Exercise brief:
What lines of the listing below contain the word "loss"? Copy each of them out.
========================
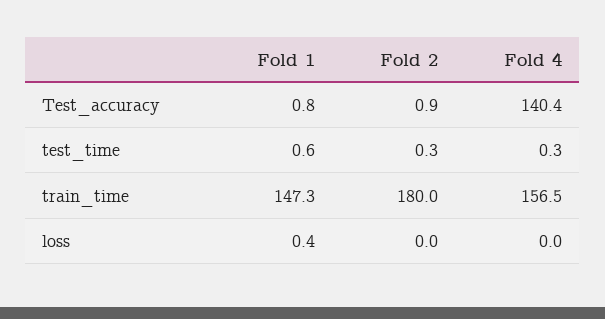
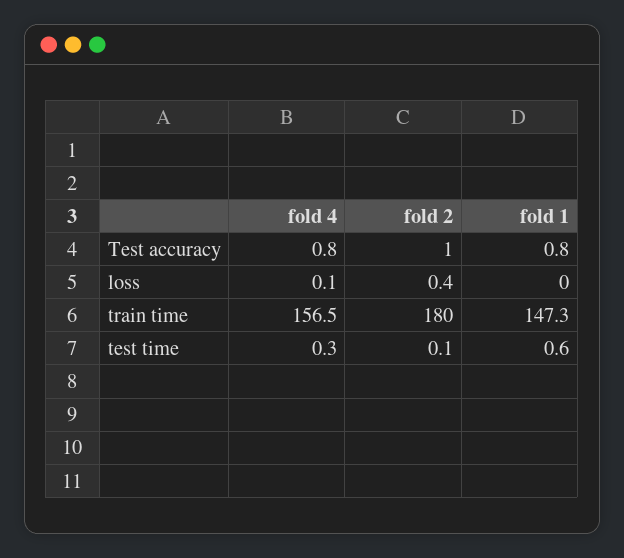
Fold 2, Test_accuracy: 0.9 -> 1
Fold 4, Test_accuracy: 140.4 -> 0.8
Fold 2, test_time: 0.3 -> 0.1
Fold 1, loss: 0.4 -> 0
Fold 2, loss: 0 -> 0.4
Fold 4, loss: 0 -> 0.1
========================
Answer box:
Fold 1, loss: 0.4 -> 0
Fold 2, loss: 0 -> 0.4
Fold 4, loss: 0 -> 0.1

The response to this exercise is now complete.